Nov 16th evening hunt, pretty uneventful evening til this guy walked in, best thing is I got it all on video, like good 1080 p video, self filmed first time ever!! I'm gonna try and get my buddy a deer who leaves for Afghanistan in a few months and film for him as soon as the wind dies down. Hopefully get 3-4 deer for a nice combo film. I'll post video when it's all edited and my technology impaired brain can figure it all out.


----------



## Mike59 (Sep 22, 2014)

Great Buck! Good luck!


Sent from my iPhone using Ohub Campfire


----------



## Mason52 (Aug 21, 2009)

Nice deer. Must be the week of the big 8 pointer. Well for you n 59 anyway


----------



## pipefitter42 (Nov 30, 2013)

Nice lookin' buck!
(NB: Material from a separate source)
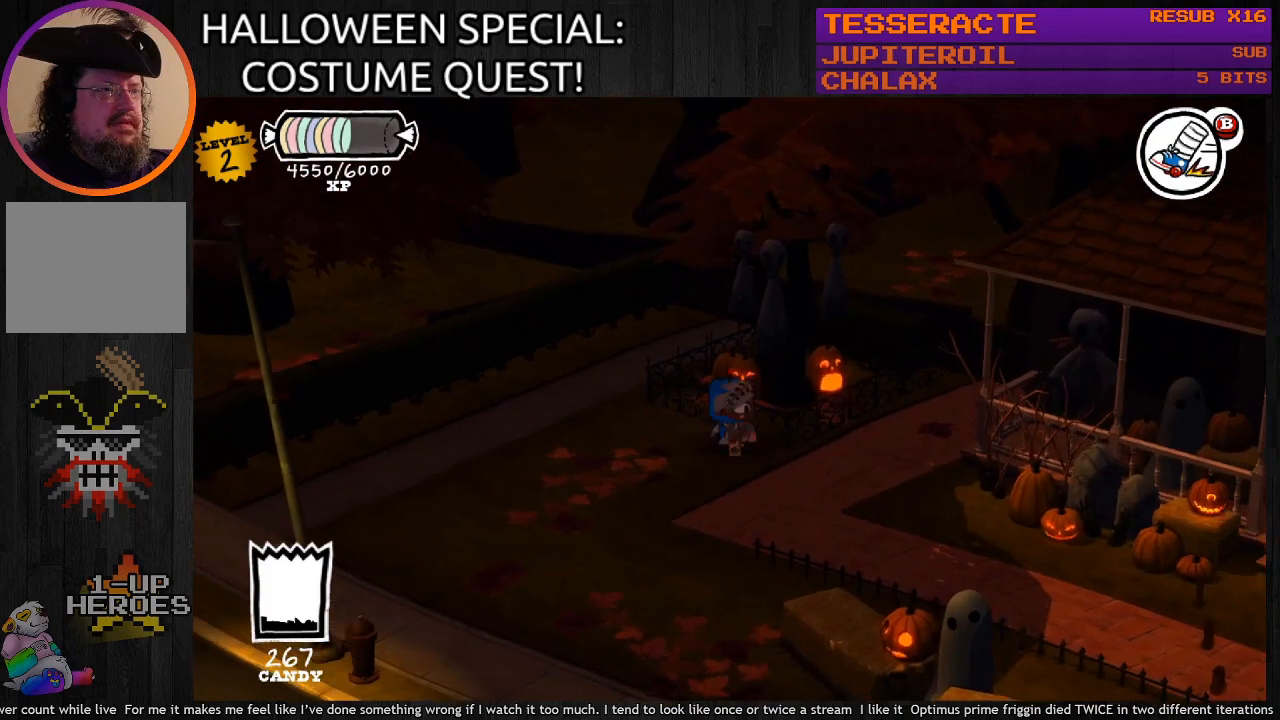
{"buttons": [], "left_stick": "down-left", "right_stick": "right", "events": [[33, "left_stick", "down-left"], [300, "right_stick", "right"]]}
Can't wait to see the video. Congrats!


----------



## Kenlow1 (Jul 14, 2012)

Depending on spread looks like it could be close to Ohio Big Buck. Very symmetrical rack. 135-140 ballpark? Very nice buck! Let us know if it gets green scored?


----------



## dmgonfishin55 (Jan 8, 2009)

I put a quick tape on him, he's not gonna make it  no where near my best but I never once questioned I was gonna shoot him when I saw him coming lol. Thanks guys!


----------



## Dan (Jul 16, 2007)

Very nice, looking forward to seeing the video.


----------



## fastwater (Apr 1, 2014)

Excellent buck! Can't wait to see the vid. 
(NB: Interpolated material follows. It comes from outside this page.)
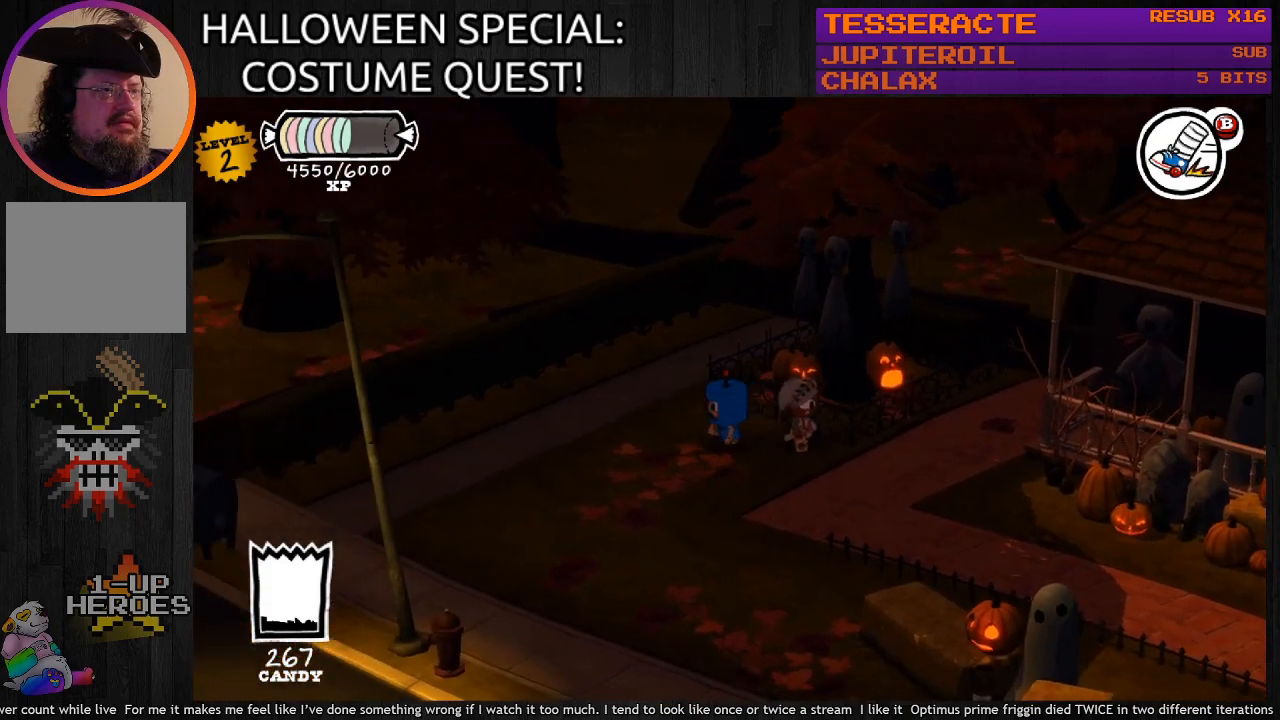
{"buttons": [], "left_stick": "down-right", "right_stick": "center", "events": [[300, "left_stick", "down-right"], [500, "right_stick", "center"]]}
Tell your buddy that is leaving for Afghanistan good luck on getting his deer. And please tell him from everyone on OGF, "Thank You' for his service.


----------



## Fishstix (Aug 16, 2005)

Great buck! Is that a little drop tine? Congrats and I can't wait to see the video. Good luck to your buddy and definitely thank him for his service.


----------